Tragedia a Tenerife: 30enne muore dopo una rissa nella notte
Un giovane di 30 anni, rimasto coinvolto in una violenta rissa avvenuta la scorsa notte lungo l’Avenida Marítima di Santa Cruz de Tenerife, è deceduto mentre veniva trasportato d’urgenza in ambulanza medicalizzata all’Hospital Universitario de Nuestra Señora de La Candelaria (HUNSC). L’uomo ha riportato un grave trauma cranico e, nonostante gli sforzi dei sanitari, non è sopravvissuto.
L’episodio si è verificato intorno alle 05:00 del mattino, nelle vicinanze della corsia di superficie tra l’Avenida Marítima e l’Avenida Francisco La Roche, nel cuore della capitale tinerfeña. Gli agenti della Unidad de Intervención Policial (UIP) della Polizia Nazionale, incaricati della sicurezza nella zona del Cuadrilátero del Carnevale, sono stati i primi a intervenire dopo la segnalazione di una rissa in corso.

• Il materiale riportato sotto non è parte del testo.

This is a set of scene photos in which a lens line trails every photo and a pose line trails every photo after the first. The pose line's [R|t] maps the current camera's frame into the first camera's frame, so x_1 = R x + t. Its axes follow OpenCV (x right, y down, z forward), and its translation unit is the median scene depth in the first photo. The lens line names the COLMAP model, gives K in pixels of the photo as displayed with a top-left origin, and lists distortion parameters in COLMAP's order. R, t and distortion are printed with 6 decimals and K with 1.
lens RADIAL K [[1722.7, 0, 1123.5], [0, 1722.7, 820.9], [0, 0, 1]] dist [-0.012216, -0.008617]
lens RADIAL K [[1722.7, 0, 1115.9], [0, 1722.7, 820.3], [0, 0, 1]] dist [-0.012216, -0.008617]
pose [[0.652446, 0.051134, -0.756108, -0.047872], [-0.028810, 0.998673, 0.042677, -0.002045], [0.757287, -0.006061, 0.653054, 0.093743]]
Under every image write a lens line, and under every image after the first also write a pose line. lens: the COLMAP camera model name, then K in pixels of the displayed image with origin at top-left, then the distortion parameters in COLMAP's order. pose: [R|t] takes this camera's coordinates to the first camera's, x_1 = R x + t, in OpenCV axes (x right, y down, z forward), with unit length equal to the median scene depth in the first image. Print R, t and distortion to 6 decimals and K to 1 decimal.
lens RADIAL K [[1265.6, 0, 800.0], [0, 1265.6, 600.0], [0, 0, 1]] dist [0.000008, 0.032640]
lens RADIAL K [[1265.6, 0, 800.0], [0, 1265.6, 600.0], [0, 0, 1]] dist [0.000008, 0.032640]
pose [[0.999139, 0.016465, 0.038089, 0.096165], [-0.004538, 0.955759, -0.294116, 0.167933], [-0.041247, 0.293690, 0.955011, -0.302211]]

Giunti sul posto, gli agenti hanno trovato il giovane privo di sensi con un trauma cranico grave e hanno immediatamente allertato il Puesto de Mando Avanzado (PMA), oltre a richiedere l’intervento del Veicolo di Intervento Rapido (VIR) e di un’ambulanza medicalizzata della Croce Rossa Spagnola, operativa all’interno del dispositivo sanitario del Carnevale.
I soccorritori hanno prestato le prime cure d’emergenza accanto alla casetta del Consorzio dei Vigili del Fuoco di Tenerife, situata presso l’Alameda del Duque de Santa Elena. Dopo aver stabilizzato il giovane e averlo intubato, lo hanno trasportato con urgenza verso l’ospedale. Tuttavia, durante il tragitto, il ragazzo ha subito un arresto cardiaco e, nonostante i tentativi di rianimazione, non è sopravvissuto.
Secondo quanto riferito dal Comune di Santa Cruz, la Polizia Nazionale ha arrestato il presunto responsabile dell’aggressione e sta completando le indagini per metterlo a disposizione dell’autorità giudiziaria.
Un bollettino di guerra tra alcol a fiumi e risse
Il primo sabato sera del carnevale di Santa Cruz era finito in un bollettino di guerra, nonostante il dispiegamento di circa 600 agenti per garantire la pubblica sicurezza. Durante la prima grande notte del Carnevale di Santa Cruz de Tenerife, si sono registrate 108 persone assistite dai servizi sanitari, con il 55% dei casi dovuti a intossicazioni etiliche.
Il bilancio delle assistenze ha riguardato 97 adulti e 11 minorenni; tra questi, 65 erano uomini e 43 donne. Oltre alle intossicazioni alcoliche, 13 partecipanti hanno subito traumi e cadute, alcuni dei quali hanno richiesto il trasferimento in ospedale per ulteriori accertamenti o cure specialistiche, con un totale di 17 ricoveri. Sono state inoltre registrate cinque aggressioni, 24 casi di malattie comuni non correlate al Carnevale e sei interventi per intossicazione da sostanze stupefacenti. Uno degli incidenti più gravi ha coinvolto un uomo caduto da uno dei carri allegorici, che è stato trasportato d’urgenza all’Hospital Universitario de Nuestra Señora de La Candelaria (HUNSC).
Il dispositivo sanitario prevedeva anche un servizio dedicato ai più giovani, gestito dalla Croce Rossa Spagnola in collaborazione con l’unità della Polizia Locale assegnata alla Procura dei Minori. Questo team ha registrato e analizzato i dati di 12 minorenni, di cui cinque ragazze e sette ragazzi; tra questi, il 66% è stato assistito per intossicazione etilica, due per consumo di sostanze stupefacenti e altri due per traumi e lesioni lievi.